Le dernier film d’Amos Gitaï est une proposition, d’une grande acuité aujourd’hui, autour de la thématique qui traverse sa filmographie : le conflit israélo-palestinien.
C’est une expérience filmique qu’offre le cinéaste israélien Amos Gitaï dans Shikun, son dernier long métrage en salles le 6 mars 2024. Dans les méandres d’un bâtiment, qui donne son nom au film, des hommes et des femmes circulent et discutent de choses et d’autres, rendant ainsi compte, en filigrane, de l’histoire et du destin d’un pays, Israël. Dans cette multitude de trajectoires, le personnage interprété par la comédienne française Irène Jacob, qui voit apparaître de menaçants rhinocéros, constitue le fil rouge de ce récit évoquant, entre autres, le conflit israélo-palestinien. Le film s’inspire de la pièce Rhinocéros d’Eugène Ionesco, une dénonciation du totalitarisme.

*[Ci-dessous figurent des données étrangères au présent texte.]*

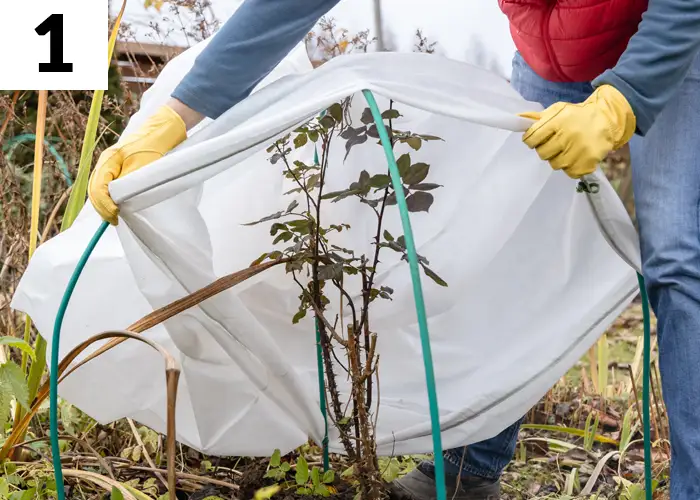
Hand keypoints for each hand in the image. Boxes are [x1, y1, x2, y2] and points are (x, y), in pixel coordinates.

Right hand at [88, 105, 187, 224]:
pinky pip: (106, 186)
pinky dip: (108, 198)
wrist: (161, 131)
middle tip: (114, 220)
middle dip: (102, 207)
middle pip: (95, 189)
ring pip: (99, 188)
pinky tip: (116, 207)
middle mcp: (105, 163)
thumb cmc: (153, 146)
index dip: (105, 204)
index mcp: (108, 160)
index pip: (98, 187)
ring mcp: (110, 165)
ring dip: (104, 204)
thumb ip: (128, 182)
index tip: (116, 214)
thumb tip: (117, 201)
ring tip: (113, 216)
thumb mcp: (141, 165)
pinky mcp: (118, 168)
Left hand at [519, 84, 635, 177]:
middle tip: (554, 144)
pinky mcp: (589, 160)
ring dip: (558, 158)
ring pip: (555, 164)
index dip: (531, 140)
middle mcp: (568, 135)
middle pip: (542, 153)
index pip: (532, 137)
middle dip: (545, 149)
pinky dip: (571, 167)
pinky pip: (570, 172)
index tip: (536, 139)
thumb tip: (518, 118)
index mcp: (558, 121)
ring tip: (566, 149)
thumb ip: (537, 117)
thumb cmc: (577, 116)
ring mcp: (579, 149)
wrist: (607, 118)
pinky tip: (576, 157)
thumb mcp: (558, 110)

Shikun réunit une pléiade d’acteurs fidèles à Amos Gitaï. À l’instar de Yaël Abecassis vue dans Kadosh (1999), Un tramway à Jérusalem (2018) ou encore Le Dernier jour d’Yitzhak Rabin (2015) dans lequel joue également Pini Mittelman. Idem pour Hana Laslo, au casting de Free Zone (2005) et Laila in Haifa (2020). Un film au générique duquel on retrouve aussi Naama Preis et Bahira Ablassi. La mise en scène emprunte à l’univers du théâtre et les plans séquences de Gitaï aident à suivre du regard le mouvement des comédiens, à être au plus près des personnages dans leurs déambulations.

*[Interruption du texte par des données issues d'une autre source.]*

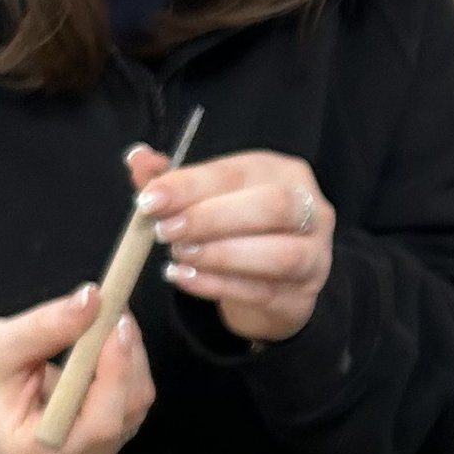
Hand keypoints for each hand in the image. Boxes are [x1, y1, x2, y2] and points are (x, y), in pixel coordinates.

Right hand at [0, 285, 154, 453]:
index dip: (117, 372)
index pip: (99, 423)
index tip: (117, 320)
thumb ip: (46, 326)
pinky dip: (122, 371)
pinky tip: (107, 342)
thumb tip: (93, 299)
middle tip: (116, 308)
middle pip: (124, 415)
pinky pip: (123, 407)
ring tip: (110, 318)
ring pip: (131, 409)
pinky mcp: (93, 445)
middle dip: (126, 358)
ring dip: (128, 361)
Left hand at [131, 140, 332, 343]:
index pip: (237, 172)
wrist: (273, 284)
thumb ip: (175, 180)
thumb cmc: (239, 230)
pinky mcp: (302, 295)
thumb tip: (139, 158)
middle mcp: (310, 208)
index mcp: (282, 172)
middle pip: (271, 207)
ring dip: (220, 255)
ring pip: (278, 254)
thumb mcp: (208, 199)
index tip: (150, 199)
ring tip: (178, 256)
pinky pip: (263, 291)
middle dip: (211, 218)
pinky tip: (185, 279)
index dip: (191, 185)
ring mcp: (314, 254)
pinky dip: (219, 286)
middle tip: (165, 231)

Le théâtre d’une allégorie
Le long-métrage a été tourné dans un bâtiment connu et emblématique, un immeuble de logement social situé à Beer-Sheva, ville située dans le sud d’Israël, dans le désert de Néguev. Le lieu correspond ainsi à l’une des définitions de « Shikun », celle qui renvoie à « logement social » en hébreu, à un refuge donc. Dans ce huis clos, c’est l’histoire d’Israël qui se déroule, entre la Shoah et le conflit avec la Palestine. Le film, né alors que nombre de ses compatriotes protestaient contre les réformes judiciaires antidémocratiques initiées par le Premier ministre Benjamin Netanyahou et son gouvernement d’extrême droite, est d’une troublante acuité.
L’attaque perpétrée le 7 octobre par le Hamas contre Israël et qui a débouché sur une sanglante guerre, donne une résonance singulière au long métrage. Notamment quand il est question de cette paix à laquelle aspirent, ensemble, beaucoup d’Israéliens et de Palestiniens. Une femme, s’exprimant en hébreu, discute avec un homme parlant arabe. Puis, ils clament : « À une époque de rhinocéros, restons humains », avant d’échanger un baiser. De même, monte la critique de l’occupation des territoires palestiniens et de ses désastreuses conséquences sur les populations quand une jeune femme s’adresse à un homme plus âgé en lui lançant : « Le jour viendra peut-être où de jeunes Israéliens demanderont à leurs parents : comment avez-vous pu ? »
Ce film concept s’avère déroutant, particulièrement dans sa mise en scène. Les individus solitaires ou en groupe surgissant de but en blanc sans qu’on en comprenne vraiment la raison. Toutefois, les dialogues éclairent sur l’intention et la symbolique des choix d’Amos Gitaï. Maintenir le flou semble même intentionnel. Interrogé sur le mélange des langues (hébreu et arabe) et le fait qu’elles ne soient pas différenciées à l’écran, le cinéaste a expliqué qu’il ne souhaitait pas faire de Shikun une œuvre didactique. Pari réussi pour un film pour lequel il faut faire appel à son instinct pour en appréhender la subtilité. Pour autant, rien n’est garanti.